La convocatoria aúna una amplia gama de reivindicaciones, entre las que destacan el rechazo a las redadas antimigratorias del Servicio de Inmigración y Control de Aduanas (ICE), el despliegue de la Guardia Nacional en algunas ciudades demócratas, los ataques a la prensa o la vulneración de la separación de poderes.

La plataforma convocante ha insistido en el carácter pacífico de las protestas, enmarcadas en un intento por preservar los fundamentos que inspiraron la Declaración de Independencia estadounidense para librarse del yugo de la monarquía británica en 1776.

El nombre del movimiento "No Kings" alude a la percepción de que el presidente actúa como un monarca y recuerda al poder absoluto que, en su día, motivó la insurrección de las colonias estadounidenses y la posterior Guerra de la Independencia.

La organización organizó las marchas en más de 2.600 ciudades del país. A la espera de que se conozcan cifras oficiales, los núcleos más grandes del país, como Nueva York, Chicago, Filadelfia o Los Ángeles, han protagonizado las movilizaciones más masivas. Según la organización, se han rozado los siete millones de asistentes.

Massimo Mascoli, es un ingeniero electrónico jubilado de 68 años que reside actualmente en Nueva Jersey y que creció en Italia. Entrevistado por la BBC, aseguró estar en las marchas porque "no puede ver a Estados Unidos caer en el fascismo como lo hizo su país de origen en el siglo pasado". 

Es la segunda concentración bajo este lema, después de la marcha que el pasado 14 de junio movilizó a cinco millones de personas, según los convocantes.

Varios miembros del partido demócrata, entre ellas, Bernie Sanders, han participado en las protestas, en unas movilizaciones que aportan un soplo de aire fresco para una oposición incapaz de encontrar un líder capaz de contrarrestar el poder mediático de Trump.
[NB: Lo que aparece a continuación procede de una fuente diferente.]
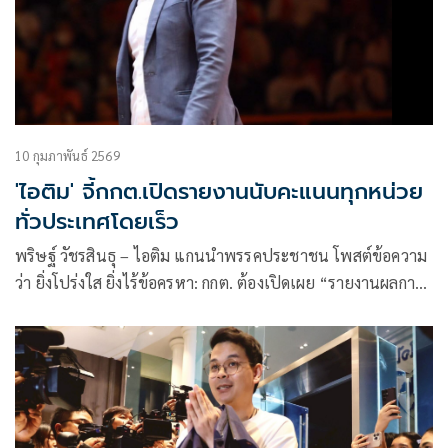
10 กุมภาพันธ์ 2569
'ไอติม' จี้กกต.เปิดรายงานนับคะแนนทุกหน่วย
ทั่วประเทศโดยเร็ว
พริษฐ์ วัชรสินธุ – ไอติม แกนนำพรรคประชาชน โพสต์ข้อความ
ว่า ยิ่งโปร่งใส ยิ่งไร้ข้อครหา: กกต. ต้องเปิดเผย “รายงานผลการ
นับคะแนน” ของทุกห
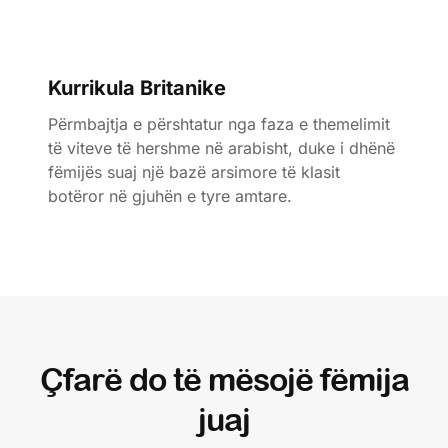
Kurrikula Britanike
Përmbajtja e përshtatur nga faza e themelimit
të viteve të hershme në arabisht, duke i dhënë
fëmijës suaj një bazë arsimore të klasit
botëror në gjuhën e tyre amtare.
Çfarë do të mësojë fëmija
juaj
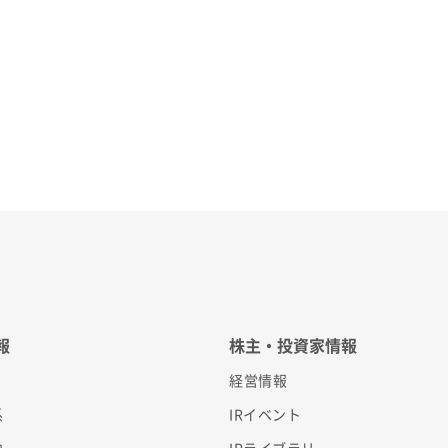
報
株主・投資家情報
経営情報
系
IRイベント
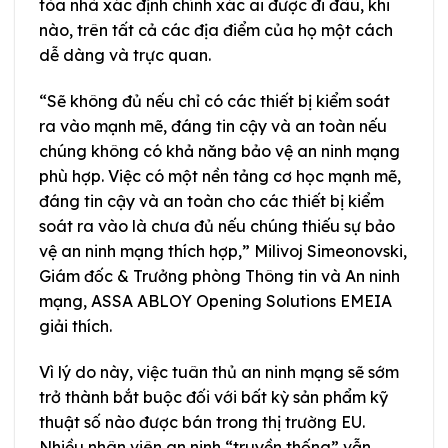
tòa nhà xác định chính xác ai được đi đâu, khi
nào, trên tất cả các địa điểm của họ một cách
dễ dàng và trực quan.
“Sẽ không đủ nếu chỉ có các thiết bị kiểm soát
ra vào mạnh mẽ, đáng tin cậy và an toàn nếu
chúng không có khả năng bảo vệ an ninh mạng
phù hợp. Việc có một nền tảng cơ học mạnh mẽ,
đáng tin cậy và an toàn cho các thiết bị kiểm
soát ra vào là chưa đủ nếu chúng thiếu sự bảo
vệ an ninh mạng thích hợp,” Milivoj Simeonovski,
Giám đốc & Trưởng phòng Thông tin và An ninh
mạng, ASSA ABLOY Opening Solutions EMEIA
giải thích.
Vì lý do này, việc tuân thủ an ninh mạng sẽ sớm
trở thành bắt buộc đối với bất kỳ sản phẩm kỹ
thuật số nào được bán trong thị trường EU.
Nhiều nhân viên an ninh “truyền thống” vẫn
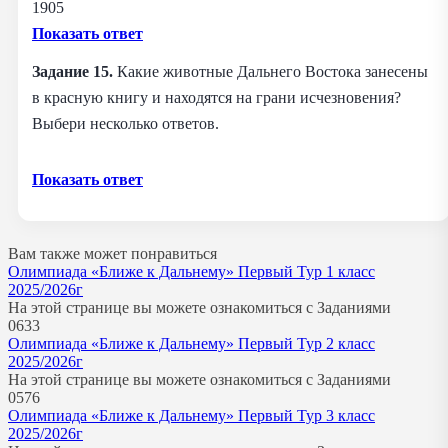
1905
Показать ответ
Задание 15.
Какие животные Дальнего Востока занесены
в красную книгу и находятся на грани исчезновения?
Выбери несколько ответов.
Показать ответ
Вам также может понравиться
Олимпиада «Ближе к Дальнему» Первый Тур 1 класс
2025/2026г
На этой странице вы можете ознакомиться с Заданиями
0
633
Олимпиада «Ближе к Дальнему» Первый Тур 2 класс
2025/2026г
На этой странице вы можете ознакомиться с Заданиями
0
576
Олимпиада «Ближе к Дальнему» Первый Тур 3 класс
2025/2026г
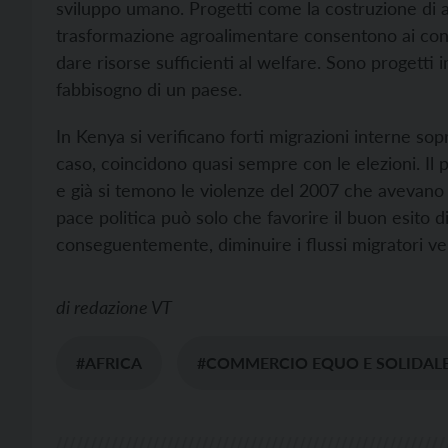
sviluppo umano. Progetti come la costruzione di ac
trasformazione agroalimentare consentono ai contad
dare risorse sufficienti al welfare. Sono progetti 
fabbisogno di un paese.
In Kenya si verificano forti migrazioni interne sopr
caso, coincidono quasi sempre con le elezioni. Il
e già si temono le violenze del 2007 che avevano l
pace politica può solo che favorire il buon esito d
conseguentemente, diminuire i flussi migratori ver
di
redazione VT
#AFRICA
#COMMERCIO EQUO E SOLIDAL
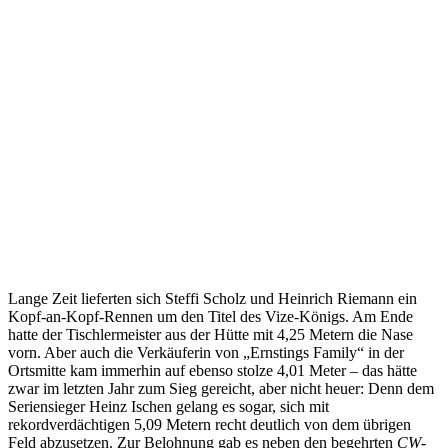
Lange Zeit lieferten sich Steffi Scholz und Heinrich Riemann ein
Kopf-an-Kopf-Rennen um den Titel des Vize-Königs. Am Ende
hatte der Tischlermeister aus der Hütte mit 4,25 Metern die Nase
vorn. Aber auch die Verkäuferin von „Ernstings Family“ in der
Ortsmitte kam immerhin auf ebenso stolze 4,01 Meter – das hätte
zwar im letzten Jahr zum Sieg gereicht, aber nicht heuer: Denn dem
Seriensieger Heinz Ischen gelang es sogar, sich mit
rekordverdächtigen 5,09 Metern recht deutlich von dem übrigen
Feld abzusetzen. Zur Belohnung gab es neben den begehrten
CW
-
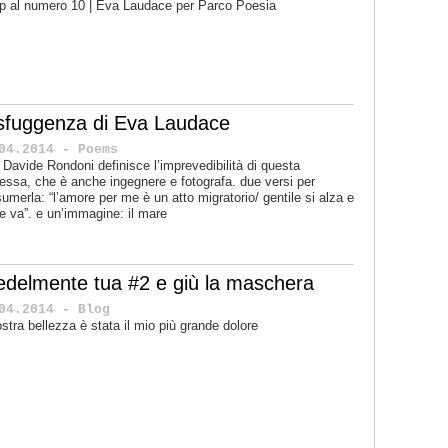
p al numero 10 | Eva Laudace per Parco Poesia
 sfuggenza di Eva Laudace
04.2014 - Poems
 Davide Rondoni definisce l’imprevedibilità di questa
essa, che è anche ingegnere e fotografa. due versi per
sumerla: “l’amore per me è un atto migratorio/ gentile si alza e
e va”. e un’immagine: il mare
fedelmente tua #2 e giù la maschera
04.2014 - Blog
ostra bellezza è stata il mio più grande dolore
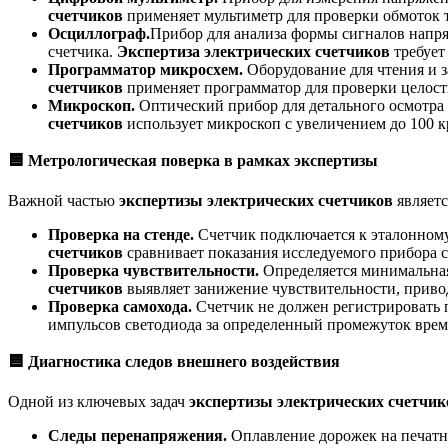
счетчиков
применяет мультиметр для проверки обмоток 
Осциллограф.
Прибор для анализа формы сигналов напря
счетчика.
Экспертиза электрических счетчиков
требует
Программатор микросхем.
Оборудование для чтения и 
счетчиков
применяет программатор для проверки целос
Микроскоп.
Оптический прибор для детального осмотра 
счетчиков
использует микроскоп с увеличением до 100 к
🟦
Метрологическая поверка в рамках экспертизы
Важной частью
экспертизы электрических счетчиков
являетс
Проверка на стенде.
Счетчик подключается к эталонному
счетчиков
сравнивает показания исследуемого прибора с
Проверка чувствительности.
Определяется минимальная
счетчиков
выявляет занижение чувствительности, привод
Проверка самохода.
Счетчик не должен регистрировать 
импульсов светодиода за определенный промежуток време
🟦
Диагностика следов внешнего воздействия
Одной из ключевых задач
экспертизы электрических счетчик
Следы перенапряжения.
Оплавление дорожек на печатн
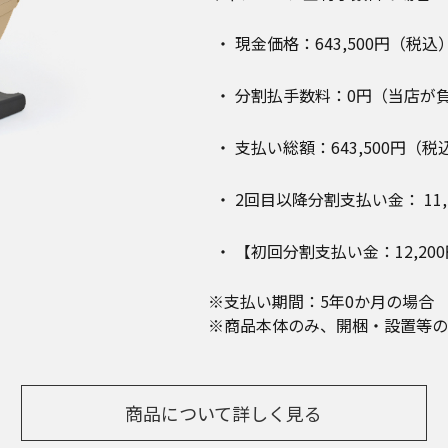
現金価格：643,500円（税込
分割払手数料：0円（当店が
支払い総額：643,500円（税
2回目以降分割支払い金： 11,
【初回分割支払い金：12,20
※支払い期間：5年0か月の場合
※商品本体のみ、開梱・設置等の
商品について詳しく見る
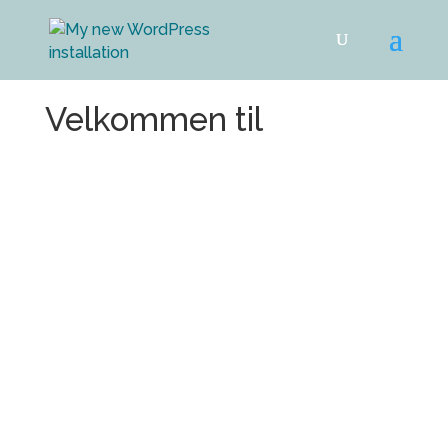
Velkommen til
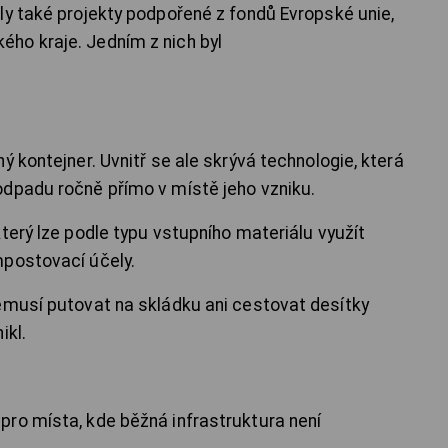
ly také projekty podpořené z fondů Evropské unie,
ho kraje. Jedním z nich byl
ý kontejner. Uvnitř se ale skrývá technologie, která
odpadu ročně přímo v místě jeho vzniku.
terý lze podle typu vstupního materiálu využít
mpostovací účely.
emusí putovat na skládku ani cestovat desítky
ikl.
ro místa, kde běžná infrastruktura není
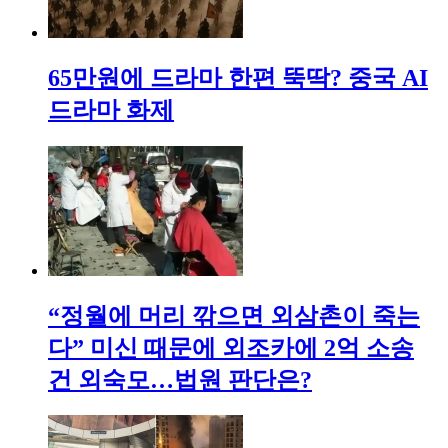
65만원에 드라마 한편 뚝딱? 중국 AI
드라마 화제
“정월에 머리 깎으면 외삼촌이 죽는
다” 미신 때문에 외조카에 2억 소송
건 외숙모…법원 판단은?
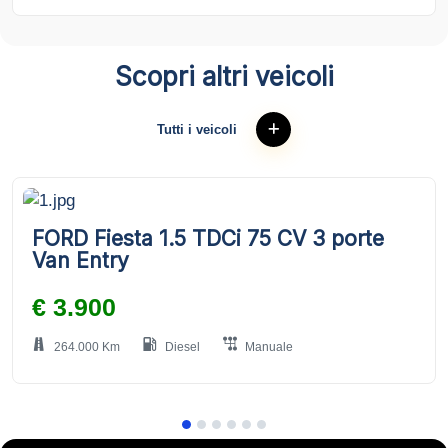
Scopri altri veicoli
Tutti i veicoli
FORD Fiesta 1.5 TDCi 75 CV 3 porte
Van Entry
€ 3.900
264.000 Km
Diesel
Manuale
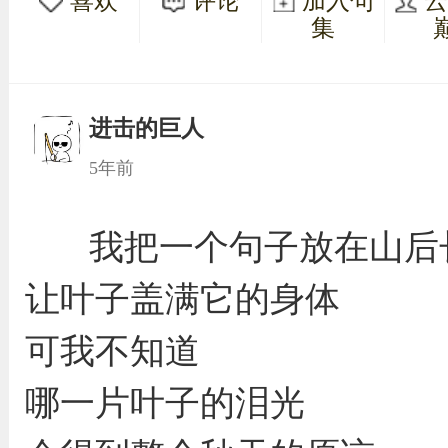
喜欢
评论
加入句
集
进击的巨人
5年前
我把一个句子放在山后
让叶子盖满它的身体
可我不知道
哪一片叶子的泪光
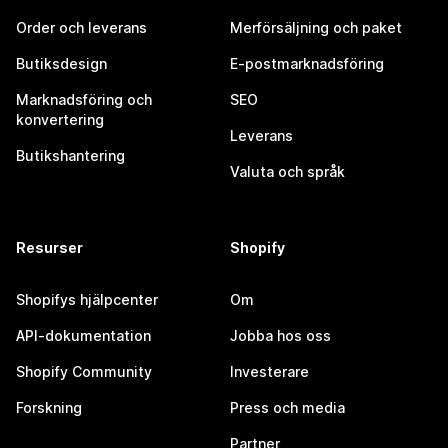
Order och leverans
Merförsäljning och paket
Butiksdesign
E-postmarknadsföring
Marknadsföring och
SEO
konvertering
Leverans
Butikshantering
Valuta och språk
Resurser
Shopify
Shopifys hjälpcenter
Om
API-dokumentation
Jobba hos oss
Shopify Community
Investerare
Forskning
Press och media
Partner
Muchos manifestantes han portado banderas estadounidenses y prendas de ropa amarillas, un color utilizado en otros movimientos pacíficos como las protestas de Hong Kong de 2019. También hay disfraces de animales y caricaturas del presidente.

Respuesta republicana

Aunque las marchas se desarrollaron sin incidentes, la reacción republicana no se ha hecho esperar. El propio presidente de EEUU ha respondido a las protestas con un vídeo generado por inteligencia artificial en el que se le ve pilotando un caza en el que está escrito "King Trump". 

Durante su 'vuelo', Trump lleva una corona y lanza barro a los manifestantes desde su caza, todo mientras suena el clásico del cine de acción estadounidense 'Danger Zone', popularizada por la película 'Top Gun'.

El presidente de la Cámara de Representantes, Mike Johnson, calificó las marchas como una muestra de "odio contra EEUU" liderada por "simpatizantes de Hamás", "marxistas" y "miembros de Antifa", en alusión al movimiento antifascista que fue declarado como grupo terrorista por la administración Trump.

El gobernador de Texas, Greg Abbott, aliado de Trump, ordenó el despliegue de la Guardia Nacional en Austin para prevenir actos violentos, a pesar de que la plataforma convocante, integrada por unas 200 organizaciones, ha recalcado el carácter pacífico de la marcha y la prohibición de llevar armas a la misma.

Control policial 

La agencia Reuters asegura que el gobierno federal ha barajado la utilización de cámaras de última generación que incluyen mecanismos de reconocimiento facial para identificar a los participantes.

Para el director de la asociación Property of the People, Ryan Shapiro, la vigilancia policial de una manifestación política "representa una amenaza existencial para la democracia estadounidense" y "subraya la necesidad de protestas masivas".

En la misma línea, los demócratas acusan a Trump de poner en riesgo la Primera Enmienda de la Constitución, que protege la libertad de expresión, por su presunto intento de silenciar las manifestaciones y acallar las voces críticas.